When we first start to meditate, our concentration is poor; we are easily distracted and often lose our object of meditation. Therefore, to begin with, we shall probably need to alternate between contemplation and placement meditation many times in each session. For example, if we are meditating on compassion, we begin by contemplating the various sufferings experienced by living beings until a strong feeling of compassion arises in our heart. When this feeling arises, we meditate on it single-pointedly. If the feeling fades, or if our mind wanders to another object, we should return to analytical meditation to bring the feeling back to mind. When the feeling of compassion has been restored, we once again leave our analytical meditation and hold the feeling with single-pointed concentration.
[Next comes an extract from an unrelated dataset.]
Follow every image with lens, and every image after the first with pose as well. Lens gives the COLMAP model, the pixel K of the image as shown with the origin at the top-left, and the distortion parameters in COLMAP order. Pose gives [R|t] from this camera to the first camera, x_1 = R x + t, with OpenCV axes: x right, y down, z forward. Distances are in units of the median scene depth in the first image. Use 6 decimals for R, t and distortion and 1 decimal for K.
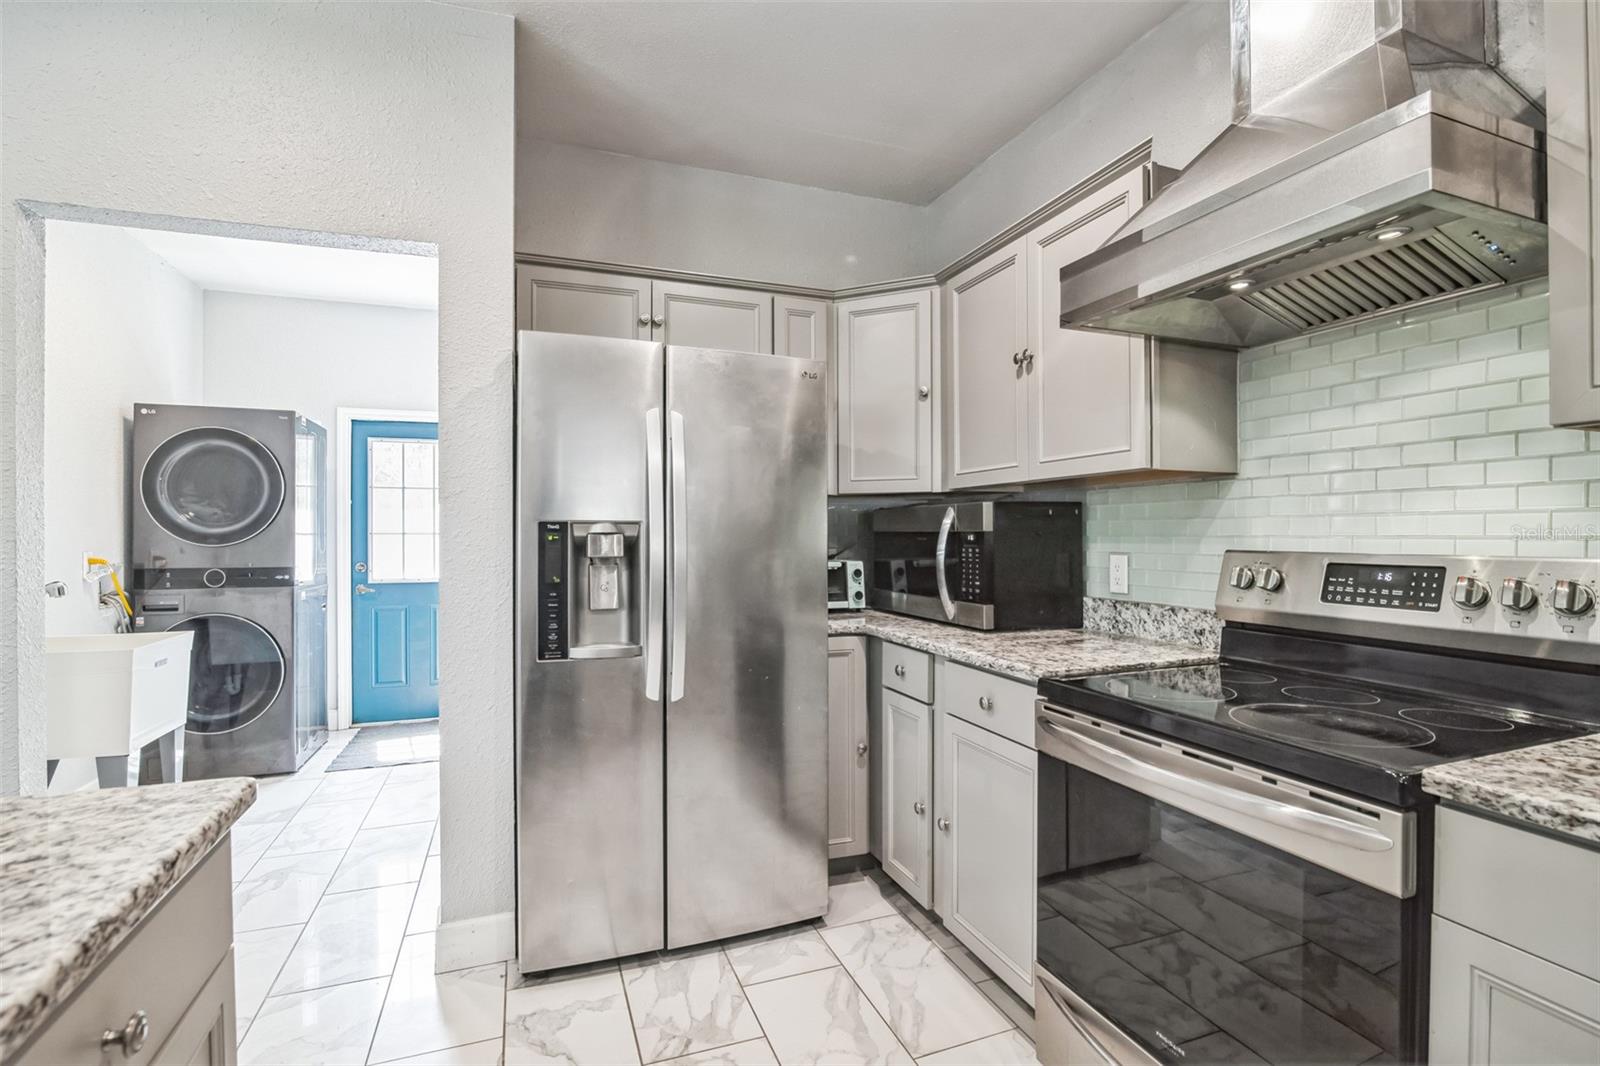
lens RADIAL K [[734.6, 0, 800.0], [0, 734.6, 533.0], [0, 0, 1]] dist [-0.015052, -0.000030]
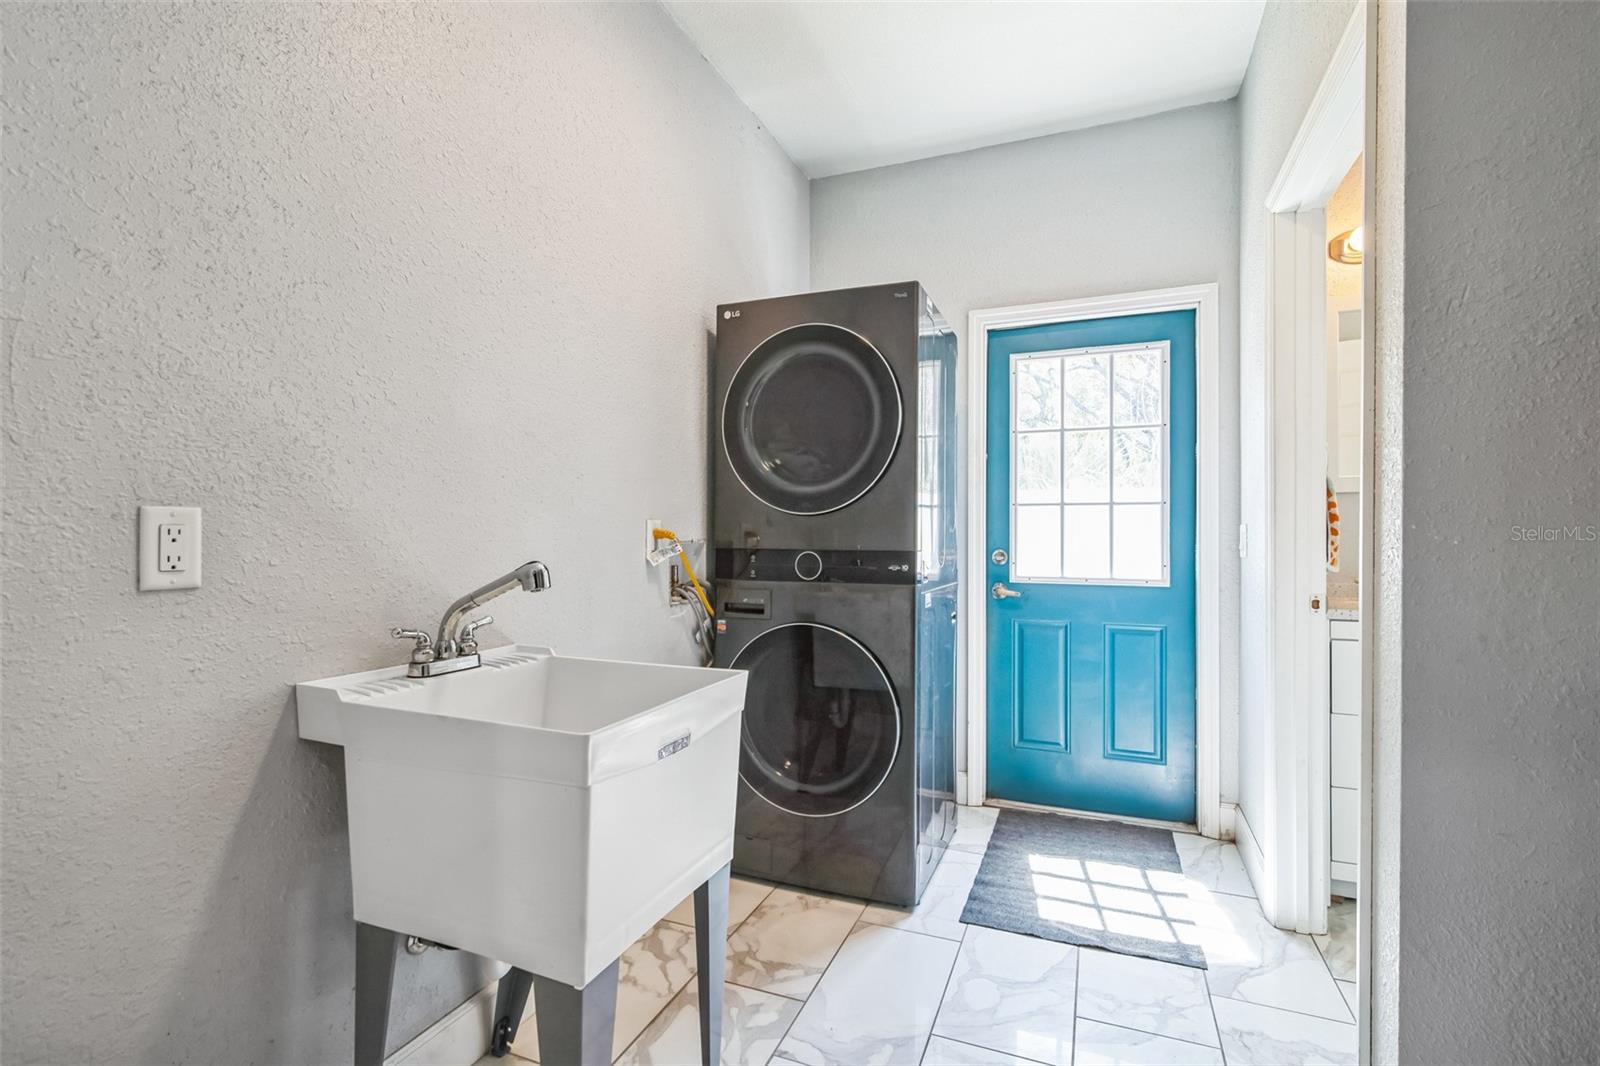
lens RADIAL K [[734.6, 0, 800.0], [0, 734.6, 533.0], [0, 0, 1]] dist [-0.015052, -0.000030]
pose [[0.731328, 0.002778, -0.682020, -0.369666], [-0.001776, 0.999996, 0.002170, 0.031753], [0.682023, -0.000376, 0.731330, 0.519798]]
Both contemplation and meditation serve to acquaint our mind with virtuous objects. The more familiar we are with such objects, the more peaceful our mind becomes. By training in meditation, and living in accordance with the insights and resolutions developed during meditation, eventually we shall be able to maintain a peaceful mind continuously, throughout our life. More detailed instructions on the contemplations and on meditation in general can be found in Transform Your Life and Joyful Path of Good Fortune.

At the end of each session, we dedicate the merit produced by our meditation towards the attainment of enlightenment. If merit is not dedicated, it can easily be destroyed by anger. By reciting the dedication prayers sincerely at the end of each meditation session, we ensure that the merit we created by meditating is not wasted but acts as a cause of enlightenment.

The fifth part of each meditation practice is the subsequent practice. This consists of advice on how to integrate the meditation into our daily life. It is important to remember that Dharma practice is not confined to our activities during the meditation session; it should permeate our whole life. We should not allow a gulf to develop between our meditation and our daily life, because the success of our meditation depends upon the purity of our conduct outside the meditation session. We should keep a watch over our mind at all times by applying mindfulness, alertness, and conscientiousness; and we should try to abandon whatever bad habits we may have. Deep experience of Dharma is the result of practical training over a long period of time, both in and out of meditation. Therefore, we should practise steadily and gently, without being in a hurry to see results.

To summarize, our mind is like a field. Engaging in the preparatory practices is like preparing the field by removing obstacles caused by past negative actions, making it fertile with merit, and watering it with the blessings of the holy beings. Contemplation and meditation are like sowing good seeds, and dedication and subsequent practice are the methods for ripening our harvest of Dharma realizations.

Lamrim instructions are not given merely for the sake of intellectual understanding of the path to enlightenment. They are given to help us to gain deep experience, and should therefore be put into practice. If we train our mind in these meditations every day, eventually we shall gain perfect realizations of all the stages of the path. Until we have reached this stage, we should not tire of listening to oral teachings on Lamrim or reading authentic Lamrim commentaries, and then contemplating and meditating on these instructions. We need continually to expand our understanding of these essential topics and to use this new understanding to enhance our regular meditation.
If we genuinely wish to gain experience of the stages of the path, we should try to meditate every day. On the first day we can meditate on our precious human life, on the second day we can meditate on death and impermanence, and so on, until we complete the whole cycle in twenty-one days. Then we can begin again. Between sessions, we should try to remain mindful of the instructions on subsequent practice. Occasionally, when we have the opportunity, we should do a retreat on Lamrim. A suggested retreat schedule is given in Appendix IV. By practising like this, we use our whole life to further our experience of the stages of the path.